Abdelhamid Amine, nouveau président de l’AMDH
l’homme de la continuité

 

L’homme aux grosses lunettes, au rire spontané, mais aux convictions sincères, à été élu à la tête de l’Association. Ce natif de Tissa, près de Taounate, en 1944, ne fait pas son âge. Et pourtant, à cinquante-sept ans, Abdelhamid Amine a fait un passage de douze ans en prison, pour ses idées.
Arrêté en mai 1972, dans la vague des arrestations des militants de l’extrême gauche, Amine a été condamné en 1973 à 15 ans de prison ferme. A l’époque, Amine était membre de l’organisation A qui allait devenir, en avril 1973, Ilal Amam. Il n’a quitté la prison centrale de Kénitra qu’au mois d’août 1984.

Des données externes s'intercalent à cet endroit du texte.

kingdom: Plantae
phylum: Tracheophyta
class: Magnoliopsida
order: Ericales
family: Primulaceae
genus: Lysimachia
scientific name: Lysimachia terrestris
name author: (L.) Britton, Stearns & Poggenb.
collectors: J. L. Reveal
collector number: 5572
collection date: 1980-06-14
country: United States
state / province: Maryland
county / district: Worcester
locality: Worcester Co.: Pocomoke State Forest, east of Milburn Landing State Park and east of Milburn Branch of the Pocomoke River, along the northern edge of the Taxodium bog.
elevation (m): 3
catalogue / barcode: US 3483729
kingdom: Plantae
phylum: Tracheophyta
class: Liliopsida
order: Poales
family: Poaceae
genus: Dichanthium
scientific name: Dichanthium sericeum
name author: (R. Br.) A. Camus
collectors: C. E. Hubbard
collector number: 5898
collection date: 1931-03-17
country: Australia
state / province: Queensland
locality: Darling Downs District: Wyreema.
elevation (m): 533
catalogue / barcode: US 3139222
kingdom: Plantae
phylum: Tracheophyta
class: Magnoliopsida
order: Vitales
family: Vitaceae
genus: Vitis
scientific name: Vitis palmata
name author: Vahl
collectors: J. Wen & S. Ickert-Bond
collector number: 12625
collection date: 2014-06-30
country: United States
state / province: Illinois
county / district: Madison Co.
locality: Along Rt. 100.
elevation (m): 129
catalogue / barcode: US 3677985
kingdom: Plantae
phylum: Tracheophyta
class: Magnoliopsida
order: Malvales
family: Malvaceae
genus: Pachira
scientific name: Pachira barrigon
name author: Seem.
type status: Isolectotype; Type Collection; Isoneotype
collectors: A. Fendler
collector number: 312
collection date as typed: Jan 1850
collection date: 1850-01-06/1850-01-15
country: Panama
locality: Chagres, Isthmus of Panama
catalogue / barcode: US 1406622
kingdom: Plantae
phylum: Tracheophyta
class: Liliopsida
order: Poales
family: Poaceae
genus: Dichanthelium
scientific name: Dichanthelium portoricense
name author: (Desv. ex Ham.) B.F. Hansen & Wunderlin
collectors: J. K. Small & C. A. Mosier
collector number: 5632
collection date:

Ingénieur agronome, lauréat de l’Institut nationale d’agriculture de Paris en 1969, il a eu son diplôme de spécialisation en génie rural, l’année suivante. Fraîchement diplômé, Amine revient au pays où il est affecté à la tête du service de l’équipement à l’Office régional du développement agricole du Gharb. Une fonction qu’il ne va pas occuper longtemps puisqu’il sera arrêter moins de deux ans après.
Après sa mise en liberté, Amine regagne la fonction publique, cette fois-ci à l’administration centrale du ministère de l’Agriculture. Militant syndicaliste, ayant construit sa carrière d’opposant dans les rangs de l’UNEM (Union nationale des étudiants du Maroc), et surtout à l’UMT (Union marocaine du travail), Amine reprend tout naturellement son activité syndicaliste.
Fin des années 80, il accède au poste de secrétaire général de la Fédération nationale de l’agriculture, affiliée à l’UMT. Après deux mandats, il est actuellement président d’honneur. D’autant plus qu’il a été élu au bureau national de la centrale de Mahjoub Benseddik.
Sympathisant d’Annahj Addimocrati, la nouvelle formation des anciens d’Ilal Amam, Amine a aussi et surtout une carrière riche en matière de défense des droits de l’Homme. En 1988, il est membre de la commission préparatoire du 2ème congrès de l’AMDH qui allait se tenir en 1989. L’association était en veilleuse, presque interdite depuis 1983. C’est tout naturellement qu’Amine accède au bureau central à l’issue de ses assises. Réélu en 1991 membre de l’instance dirigeante de l’AMDH, il est, trois ans plus tard, vice-président de l’association, au terme de son quatrième congrès. Une responsabilité qu’il a gardée à l’issue du cinquième congrès tenu en 1998.
A la veille de la journée internationale des droits de l’homme, le 9 décembre 2000, M. Amine avait été arrêté pour manifestation sans autorisation sur les lieux publics, en compagnie de Me Benameur et d’autres dirigeants de l’association. En liberté provisoire, ils ont comparu jeudi 5 avril devant le tribunal de première instance à Rabat… Mais ce n’est pas le verdict qui risque de faire baisser les bras à M. Amine.